BY JOE REID |

Plan Your "Women of 'Grown Ups 2' Film Festival"

We've got six movies that serve the leading ladies of the latest comedy about overgrown boys better.

Plan Your "Women of 'Grown Ups 2' Film Festival"

With this weekend's Grown Ups 2, once again Salma Hayek, Maya Rudolph, and Maria Bello will be drafted into onscreen service as the wives of Adam Sandler, Chris Rock, and Kevin James. All three of them are in roles that don't begin to approach the capabilities of these actresses. So rather than bum yourselves out contemplating the lack of good roles for women in Hollywood, you could take a pro-active approach and catch these three women in movies that are more worthy the talents of Hayek, Bello, and Rudolph. Six movies that didn't approach half of the box-office take of the Grown Ups movies (the original took in $162 million domestically). And what's more fun than a self-styled film festival? Nothing, that's what. Allow us to plan this one out for you.

Film #1: Savages
Box Office: $47.3 million
Reported Budget: $45 million
It's always good to kick these things off with something that's high on energy, and nothing fits that bill better than Oliver Stone's underappreciated carnival of sun-burned drug-war intrigue. Salma Hayek in particular is a scream as the drug-lord widow whose ruthlessness is only barely tempered by her instincts as a mother. Savages was treated like a middling effort by both critics and audiences, but it's truly a whole heap of fun, with John Travolta giving his best performance in some years, and Aaron Johnson and Blake Lively getting suuuuper sexy.

Film #2: A Prairie Home Companion
Box Office: $20.3 million
Reported Budget: $10 million
Maya Rudolph isn't in this film, Robert Altman's last, very much, but in her role as a verrrry pregnant stage manager, she gets to wander through any number of scenes and case such brilliant side-eye. It was an early stepping-stone for Rudolph and the chance to work with a master in his final days. More importantly, with and without Rudolph onscreen, the film is an addictive delight, so comfortable in its musical and comedic chops, and featuring great performances from Meryl Streep, Kevin Kline, Lily Tomlin, and Lindsay Lohan (no, really!).

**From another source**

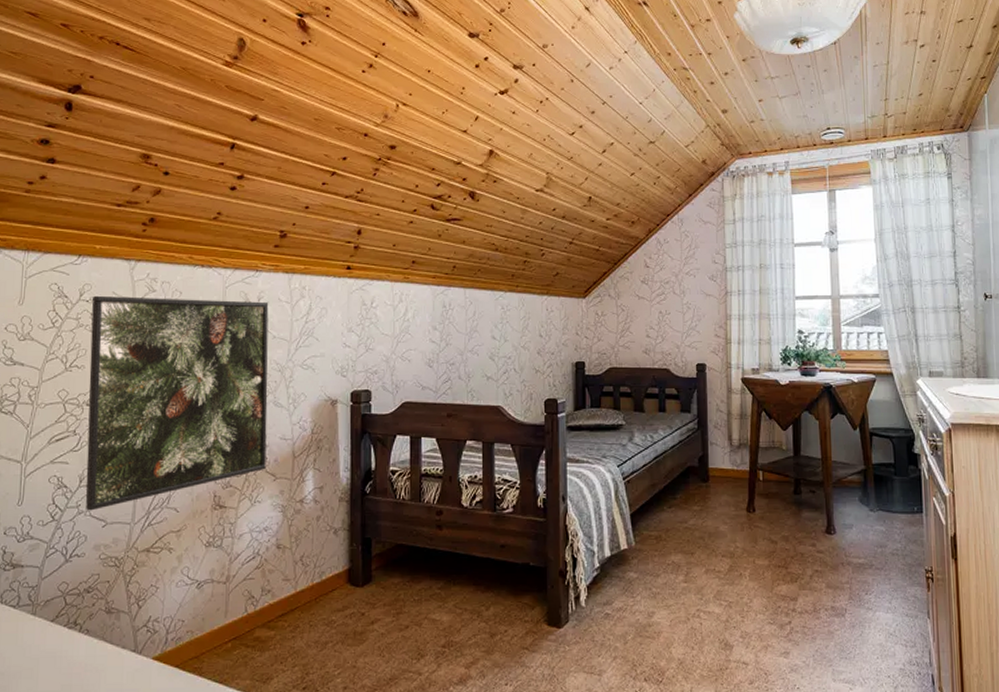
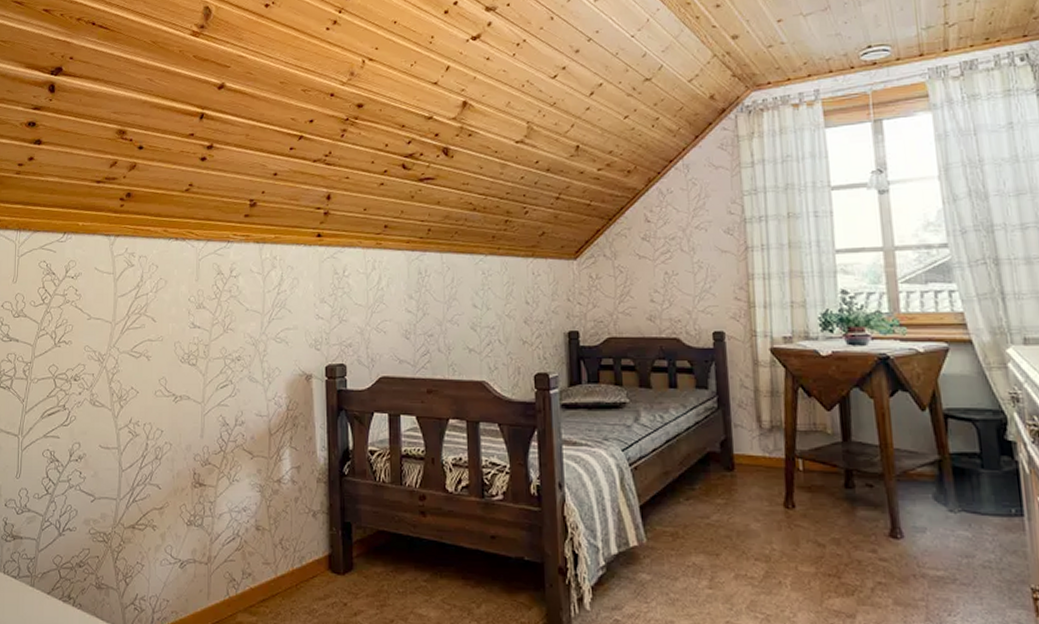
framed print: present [85,295,269,511] -> none [75,271,243,485]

Film #3: A History of Violence
Box Office: $31.5 million
Reported Budget: $32 million
Try not to get whiplash from the change in tone, but it's important to take things into a more serious direction, and David Cronenberg's meditation on the violence of men certainly is that. Bello came within a hair's breadth of an Oscar nomination for her work here as the wife of Viggo Mortensen's hitman-in-hiding. Her performance is sexy, smart, and quick on its feet as she moves from suburban normalcy to something closer to a nightmare.

Film #4: Frida
Box Office: $25.8 million
Reported Budget: $12 million
You could use some culture in your film festival, and there's no better showcase for Salma Hayek's talents as a Serious Actress than her performance as Frida Kahlo in this passion project. Enjoy the crossroads of sex, art, and politics that converge in the film, or assess the merits of Hayek's lone Oscar nomination, or just marvel at that unibrow. Either way, you'll have a great better sense of Hayek as a performer.

Film #5: Coyote Ugly
Box Office: $60.7 million
Reported Budget: $45 million
Who says that a film festival has to be all serious and no fun? Who says that it has to be all auteurs like Altman and Stone and Cronenberg? You deserve to have some light, silly fun, and Coyote Ugly does that job. What, are you too good for dancing? Singing? Tyra Banks and John Goodman? Bello's performance as the bar owner is flinty and charismatic, even if she never does get up on that bar to dance.

Film #6: Away We Go
Box Office: $9.4 million
Reported Budget: $17 million
Look at that box-office number. It's criminal. Sam Mendes's film of a script by Dave Eggers and Vendela Vida is episodic and a bit erratic in parts, but it's also a film that builds steadily, from one setting to another, until the final 2-3 "segments" land with a significant emotional weight. That weight doesn't exist without the strong throughline of lead performers John Krasinski and Maya Rudolph. By the time they reach the end of their road, staring out onto the water, trying to imagine their wonderful, scary future, it's all just so satisfying. Such a great way to end any film festival.